Overall, 1,880 of the HAART-eligible patients were considered in the study of whom 48.5% started HAART, with a median time of 71 days from their initial blood draw. After adjusting for time, expanding the role of nurses to stage patients was associated with more rational use of higher-level clinical staff at one site (Beira OR 1.9, 95% CI 1.1–3.3; Chimoio OR 0.2, 95% CI 0.1–0.5). In multivariate analyses, the rate of starting HAART in patients with CD4 counts of less than 200/mm3 increased over time (HR = 1.07, 95% CI 1.02–1.13), as did the total number of new patients initiating HAART (β = 7.3, 95% CI 1.3–13.3). However, the intervention was not independently associated with either of these outcomes in multivariate analyses (HR = 0.9, 95% CI 0.7–1.2) for starting HAART in patients with CD4 counts of less than 200/mm3; (β = -5.2, p = 0.75) for the total number of new patients initiating HAART per month. No effect of the intervention was found in these outcomes when stratifying by site.

Conclusion

The CD4 nurse intervention, when implemented correctly, was associated with a more rational use of higher-level clinical providers, which may improve overall clinic flow and efficient use of the limited supply of human resources.
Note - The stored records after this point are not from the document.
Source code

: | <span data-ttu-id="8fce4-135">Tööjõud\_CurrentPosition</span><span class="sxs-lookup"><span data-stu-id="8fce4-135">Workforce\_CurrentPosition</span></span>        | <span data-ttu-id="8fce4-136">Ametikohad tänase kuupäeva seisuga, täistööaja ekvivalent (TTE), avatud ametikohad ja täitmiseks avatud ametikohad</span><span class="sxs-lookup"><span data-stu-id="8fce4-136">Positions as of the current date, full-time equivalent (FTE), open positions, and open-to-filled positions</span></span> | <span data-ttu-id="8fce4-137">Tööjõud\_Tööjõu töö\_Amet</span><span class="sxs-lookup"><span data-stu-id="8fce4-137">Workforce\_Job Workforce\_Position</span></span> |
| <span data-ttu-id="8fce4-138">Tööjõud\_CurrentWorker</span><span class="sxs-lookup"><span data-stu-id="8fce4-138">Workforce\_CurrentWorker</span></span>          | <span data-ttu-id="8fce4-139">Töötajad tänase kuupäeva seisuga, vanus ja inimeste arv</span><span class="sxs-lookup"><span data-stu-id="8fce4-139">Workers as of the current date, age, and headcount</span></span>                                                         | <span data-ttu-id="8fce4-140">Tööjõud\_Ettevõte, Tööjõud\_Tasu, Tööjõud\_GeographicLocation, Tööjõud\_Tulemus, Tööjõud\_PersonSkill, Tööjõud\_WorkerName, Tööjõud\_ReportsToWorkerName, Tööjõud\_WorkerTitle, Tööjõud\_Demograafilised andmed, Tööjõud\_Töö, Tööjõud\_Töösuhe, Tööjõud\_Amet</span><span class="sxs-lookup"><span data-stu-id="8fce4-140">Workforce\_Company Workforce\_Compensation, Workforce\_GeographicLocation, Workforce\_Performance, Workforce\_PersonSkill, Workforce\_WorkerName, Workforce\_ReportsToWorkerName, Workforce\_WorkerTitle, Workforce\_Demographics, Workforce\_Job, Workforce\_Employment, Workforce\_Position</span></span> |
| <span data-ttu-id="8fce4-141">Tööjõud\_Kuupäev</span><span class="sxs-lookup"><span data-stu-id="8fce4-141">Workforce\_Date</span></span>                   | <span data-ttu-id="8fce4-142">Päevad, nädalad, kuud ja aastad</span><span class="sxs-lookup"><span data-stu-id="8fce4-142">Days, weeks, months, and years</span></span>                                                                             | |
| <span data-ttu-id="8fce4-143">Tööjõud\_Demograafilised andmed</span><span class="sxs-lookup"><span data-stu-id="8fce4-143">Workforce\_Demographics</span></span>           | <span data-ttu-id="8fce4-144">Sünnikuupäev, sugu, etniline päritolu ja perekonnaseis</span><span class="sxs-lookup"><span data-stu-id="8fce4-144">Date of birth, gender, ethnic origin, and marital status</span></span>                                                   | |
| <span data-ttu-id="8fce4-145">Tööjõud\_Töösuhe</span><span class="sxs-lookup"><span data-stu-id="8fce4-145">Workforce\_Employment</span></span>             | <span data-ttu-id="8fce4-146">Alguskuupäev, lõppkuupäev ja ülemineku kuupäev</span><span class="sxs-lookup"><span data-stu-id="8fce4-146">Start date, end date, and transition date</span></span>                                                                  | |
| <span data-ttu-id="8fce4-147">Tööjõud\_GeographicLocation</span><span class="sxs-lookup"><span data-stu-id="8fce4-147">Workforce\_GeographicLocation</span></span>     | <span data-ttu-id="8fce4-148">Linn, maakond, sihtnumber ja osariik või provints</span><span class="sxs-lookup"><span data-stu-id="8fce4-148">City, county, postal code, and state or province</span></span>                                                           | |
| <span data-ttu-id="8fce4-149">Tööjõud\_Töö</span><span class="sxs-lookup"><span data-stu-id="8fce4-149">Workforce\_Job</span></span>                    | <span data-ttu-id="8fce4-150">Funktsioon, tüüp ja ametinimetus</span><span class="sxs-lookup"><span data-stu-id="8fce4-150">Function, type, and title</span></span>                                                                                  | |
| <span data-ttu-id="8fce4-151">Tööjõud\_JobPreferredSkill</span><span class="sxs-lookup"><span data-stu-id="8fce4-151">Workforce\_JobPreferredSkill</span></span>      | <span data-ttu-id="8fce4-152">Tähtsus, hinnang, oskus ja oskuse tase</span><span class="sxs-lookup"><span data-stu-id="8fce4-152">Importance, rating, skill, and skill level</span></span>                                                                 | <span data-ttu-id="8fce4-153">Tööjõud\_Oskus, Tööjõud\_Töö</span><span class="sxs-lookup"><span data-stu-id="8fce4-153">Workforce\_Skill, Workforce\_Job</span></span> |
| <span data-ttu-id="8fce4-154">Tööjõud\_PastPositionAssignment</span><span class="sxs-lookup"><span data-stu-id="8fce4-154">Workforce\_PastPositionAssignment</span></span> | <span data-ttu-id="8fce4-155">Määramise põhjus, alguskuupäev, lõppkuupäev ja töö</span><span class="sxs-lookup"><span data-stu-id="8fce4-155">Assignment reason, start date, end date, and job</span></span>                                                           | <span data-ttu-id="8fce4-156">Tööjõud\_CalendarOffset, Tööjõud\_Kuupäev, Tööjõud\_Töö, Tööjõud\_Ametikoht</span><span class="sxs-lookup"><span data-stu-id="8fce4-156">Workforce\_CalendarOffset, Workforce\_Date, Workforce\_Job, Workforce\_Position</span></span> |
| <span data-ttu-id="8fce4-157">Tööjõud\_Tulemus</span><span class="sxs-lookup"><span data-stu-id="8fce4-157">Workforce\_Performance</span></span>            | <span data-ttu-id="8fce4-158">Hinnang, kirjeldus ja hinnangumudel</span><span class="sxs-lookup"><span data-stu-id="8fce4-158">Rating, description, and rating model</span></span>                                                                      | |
However, this intervention did not lead to an increase in the number of patients starting HAART or a reduction in the time to HAART initiation. Study month appears to play an important role in all outcomes, suggesting that general improvements in clinic efficiency may have overshadowed the effect of the intervention. The lack of observed effect in these outcomes may be due to additional health systems bottlenecks that delay the initiation of treatment in HAART-eligible patients.